■ ABOUT THIS TASK:
Can you extract each line in the items below that contains the string "ресницы"? Case counts.

Saved data entries:
○ ○ ○
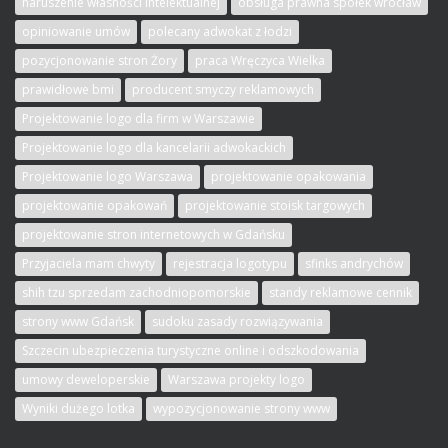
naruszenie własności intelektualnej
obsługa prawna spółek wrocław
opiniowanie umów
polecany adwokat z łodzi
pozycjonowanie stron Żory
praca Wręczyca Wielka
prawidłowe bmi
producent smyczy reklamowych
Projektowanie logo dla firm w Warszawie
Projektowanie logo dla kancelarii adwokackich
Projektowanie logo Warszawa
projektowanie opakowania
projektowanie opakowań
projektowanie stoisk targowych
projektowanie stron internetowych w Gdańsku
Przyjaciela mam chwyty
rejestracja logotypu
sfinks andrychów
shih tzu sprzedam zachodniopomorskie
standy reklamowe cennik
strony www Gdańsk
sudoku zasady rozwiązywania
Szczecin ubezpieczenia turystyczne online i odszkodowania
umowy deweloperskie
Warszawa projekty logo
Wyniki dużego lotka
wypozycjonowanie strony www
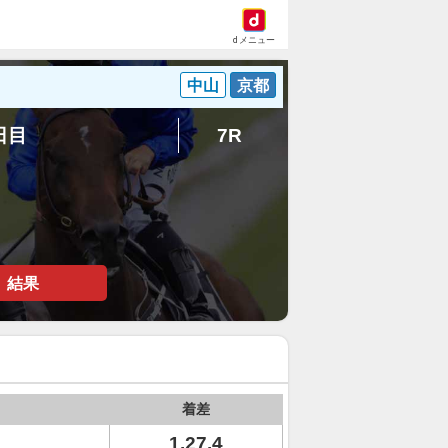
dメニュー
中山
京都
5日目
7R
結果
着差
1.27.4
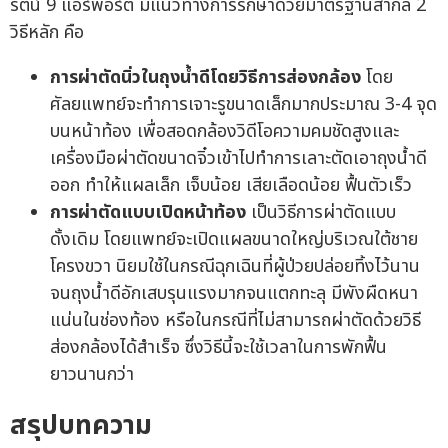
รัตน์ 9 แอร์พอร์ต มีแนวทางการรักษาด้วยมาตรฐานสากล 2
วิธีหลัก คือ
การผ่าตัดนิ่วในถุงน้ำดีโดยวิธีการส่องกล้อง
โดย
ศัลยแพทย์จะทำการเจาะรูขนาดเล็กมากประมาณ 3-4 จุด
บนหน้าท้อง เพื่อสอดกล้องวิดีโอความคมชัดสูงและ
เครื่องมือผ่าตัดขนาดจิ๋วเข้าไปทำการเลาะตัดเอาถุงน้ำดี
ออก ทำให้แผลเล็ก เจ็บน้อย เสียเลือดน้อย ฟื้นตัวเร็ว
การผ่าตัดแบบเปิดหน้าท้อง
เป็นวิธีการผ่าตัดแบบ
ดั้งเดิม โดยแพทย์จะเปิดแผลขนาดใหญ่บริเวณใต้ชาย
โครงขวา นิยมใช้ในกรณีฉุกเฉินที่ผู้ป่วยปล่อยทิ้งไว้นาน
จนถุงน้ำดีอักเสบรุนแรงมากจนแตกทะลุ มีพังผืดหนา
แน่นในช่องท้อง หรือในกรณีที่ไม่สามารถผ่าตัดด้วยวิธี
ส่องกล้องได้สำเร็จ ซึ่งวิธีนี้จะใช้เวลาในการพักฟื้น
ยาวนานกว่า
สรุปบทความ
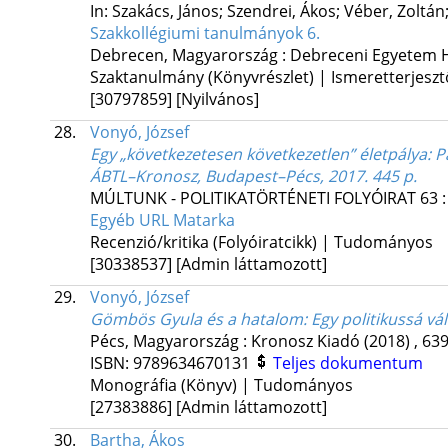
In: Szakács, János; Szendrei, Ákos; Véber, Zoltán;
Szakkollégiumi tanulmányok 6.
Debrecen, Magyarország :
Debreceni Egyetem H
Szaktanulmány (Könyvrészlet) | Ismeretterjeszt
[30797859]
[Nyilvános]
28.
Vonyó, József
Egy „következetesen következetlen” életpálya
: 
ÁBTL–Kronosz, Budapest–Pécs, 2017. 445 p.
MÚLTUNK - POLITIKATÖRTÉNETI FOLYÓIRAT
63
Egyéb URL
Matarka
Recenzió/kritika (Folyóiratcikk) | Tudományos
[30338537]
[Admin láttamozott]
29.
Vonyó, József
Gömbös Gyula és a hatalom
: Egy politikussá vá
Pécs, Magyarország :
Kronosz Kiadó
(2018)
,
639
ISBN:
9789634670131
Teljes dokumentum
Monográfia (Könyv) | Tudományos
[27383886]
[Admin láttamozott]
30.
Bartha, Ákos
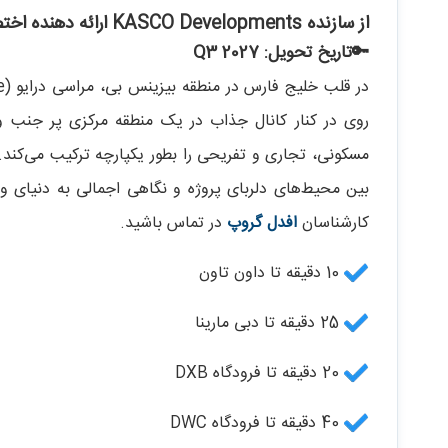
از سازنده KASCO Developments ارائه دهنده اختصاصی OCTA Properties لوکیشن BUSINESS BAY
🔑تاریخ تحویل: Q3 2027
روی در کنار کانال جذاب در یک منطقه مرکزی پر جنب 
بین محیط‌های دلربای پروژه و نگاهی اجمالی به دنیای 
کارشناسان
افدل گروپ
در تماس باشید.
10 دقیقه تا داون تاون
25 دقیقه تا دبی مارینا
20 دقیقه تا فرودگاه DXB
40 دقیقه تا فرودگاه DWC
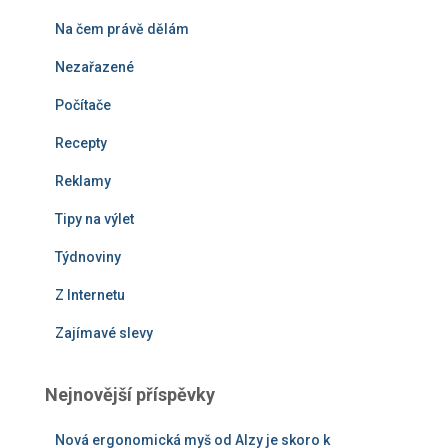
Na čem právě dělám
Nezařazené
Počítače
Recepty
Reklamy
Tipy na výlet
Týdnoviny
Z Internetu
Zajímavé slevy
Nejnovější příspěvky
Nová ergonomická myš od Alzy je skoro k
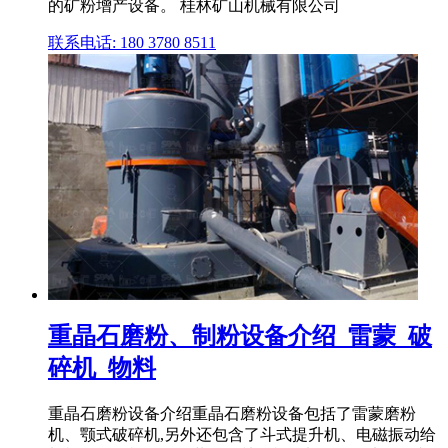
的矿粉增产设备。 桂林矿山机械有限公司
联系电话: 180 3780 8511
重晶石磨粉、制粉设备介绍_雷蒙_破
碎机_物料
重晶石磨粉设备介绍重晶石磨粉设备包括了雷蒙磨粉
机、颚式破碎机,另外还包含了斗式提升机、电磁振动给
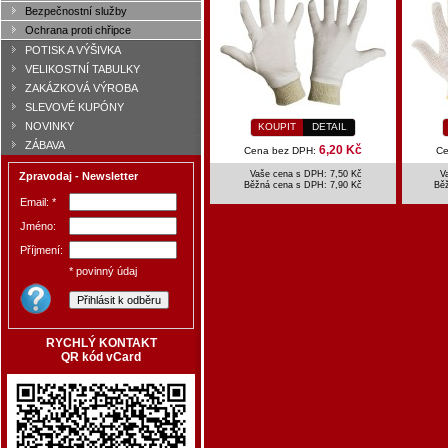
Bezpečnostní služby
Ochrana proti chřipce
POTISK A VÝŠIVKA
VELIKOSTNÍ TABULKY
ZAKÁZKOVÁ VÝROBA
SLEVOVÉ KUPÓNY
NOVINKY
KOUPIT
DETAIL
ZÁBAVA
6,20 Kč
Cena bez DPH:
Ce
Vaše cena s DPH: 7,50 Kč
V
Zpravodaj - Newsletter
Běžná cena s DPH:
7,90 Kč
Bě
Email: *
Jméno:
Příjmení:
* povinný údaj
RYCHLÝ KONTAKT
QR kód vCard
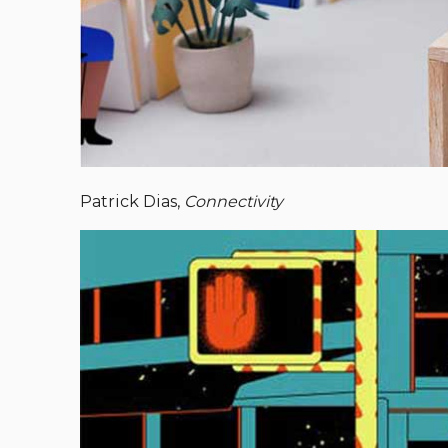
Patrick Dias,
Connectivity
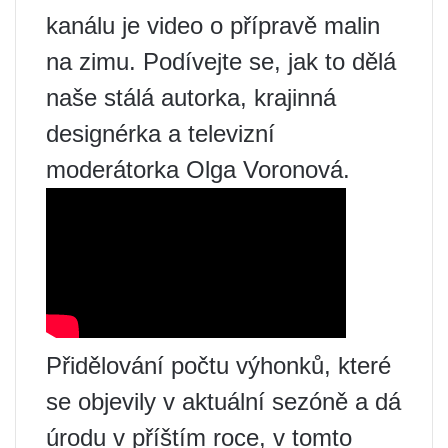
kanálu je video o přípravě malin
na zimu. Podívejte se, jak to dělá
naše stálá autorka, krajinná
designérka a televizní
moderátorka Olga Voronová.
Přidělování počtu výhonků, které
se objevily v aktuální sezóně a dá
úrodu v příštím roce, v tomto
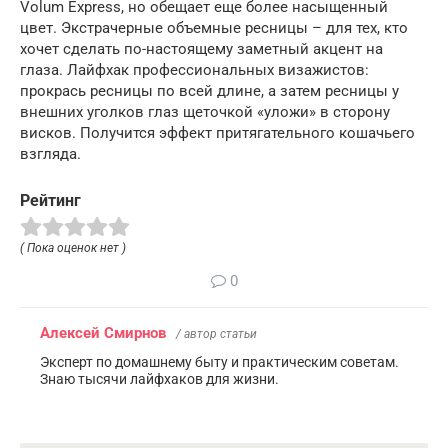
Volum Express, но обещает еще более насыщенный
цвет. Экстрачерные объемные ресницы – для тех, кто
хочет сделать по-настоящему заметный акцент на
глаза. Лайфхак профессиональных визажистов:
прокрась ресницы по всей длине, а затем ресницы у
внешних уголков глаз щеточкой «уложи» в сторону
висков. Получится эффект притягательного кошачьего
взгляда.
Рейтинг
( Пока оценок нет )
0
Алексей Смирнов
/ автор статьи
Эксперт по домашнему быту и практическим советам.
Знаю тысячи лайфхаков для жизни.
○ ○ ○
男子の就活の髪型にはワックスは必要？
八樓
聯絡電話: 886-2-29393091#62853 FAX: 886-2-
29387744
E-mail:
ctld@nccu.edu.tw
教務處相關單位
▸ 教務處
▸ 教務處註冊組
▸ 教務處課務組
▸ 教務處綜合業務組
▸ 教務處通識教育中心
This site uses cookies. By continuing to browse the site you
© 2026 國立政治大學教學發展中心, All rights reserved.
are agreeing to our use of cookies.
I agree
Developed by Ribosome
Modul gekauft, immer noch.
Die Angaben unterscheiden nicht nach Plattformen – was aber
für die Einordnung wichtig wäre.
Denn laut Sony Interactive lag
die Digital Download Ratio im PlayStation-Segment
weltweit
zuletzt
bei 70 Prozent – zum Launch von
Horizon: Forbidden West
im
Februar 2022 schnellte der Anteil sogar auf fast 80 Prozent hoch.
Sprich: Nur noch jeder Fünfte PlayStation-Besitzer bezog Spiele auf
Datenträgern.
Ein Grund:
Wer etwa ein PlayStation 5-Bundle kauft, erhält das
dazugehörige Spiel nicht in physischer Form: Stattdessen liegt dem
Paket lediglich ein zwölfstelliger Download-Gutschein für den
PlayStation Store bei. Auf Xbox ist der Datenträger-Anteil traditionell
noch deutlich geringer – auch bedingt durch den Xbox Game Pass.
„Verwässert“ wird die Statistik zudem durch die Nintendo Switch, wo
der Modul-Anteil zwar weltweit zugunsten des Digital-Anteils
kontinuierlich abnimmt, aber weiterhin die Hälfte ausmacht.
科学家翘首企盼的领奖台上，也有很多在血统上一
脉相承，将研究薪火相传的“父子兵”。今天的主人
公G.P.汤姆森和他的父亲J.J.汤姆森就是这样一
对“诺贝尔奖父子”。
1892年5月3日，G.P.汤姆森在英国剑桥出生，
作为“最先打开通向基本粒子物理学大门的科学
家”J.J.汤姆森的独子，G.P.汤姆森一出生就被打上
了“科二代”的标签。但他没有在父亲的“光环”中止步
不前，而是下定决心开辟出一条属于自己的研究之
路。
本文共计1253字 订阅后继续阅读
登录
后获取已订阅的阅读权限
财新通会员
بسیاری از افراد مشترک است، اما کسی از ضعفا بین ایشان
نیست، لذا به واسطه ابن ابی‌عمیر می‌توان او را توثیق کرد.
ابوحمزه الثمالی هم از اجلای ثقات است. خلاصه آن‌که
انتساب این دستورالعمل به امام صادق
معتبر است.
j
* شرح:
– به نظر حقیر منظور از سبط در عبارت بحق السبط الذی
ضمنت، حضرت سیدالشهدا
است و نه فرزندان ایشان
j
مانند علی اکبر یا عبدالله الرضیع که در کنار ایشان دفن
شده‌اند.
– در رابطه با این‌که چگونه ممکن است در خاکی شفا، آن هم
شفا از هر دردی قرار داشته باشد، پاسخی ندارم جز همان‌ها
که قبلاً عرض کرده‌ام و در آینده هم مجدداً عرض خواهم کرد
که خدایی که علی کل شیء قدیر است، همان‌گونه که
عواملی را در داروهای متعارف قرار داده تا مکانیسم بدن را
○ ○ ○
■ RESULT OF THIS EXERCISE:
цвет. Экстрачерные объемные ресницы – для тех, кто
прокрась ресницы по всей длине, а затем ресницы у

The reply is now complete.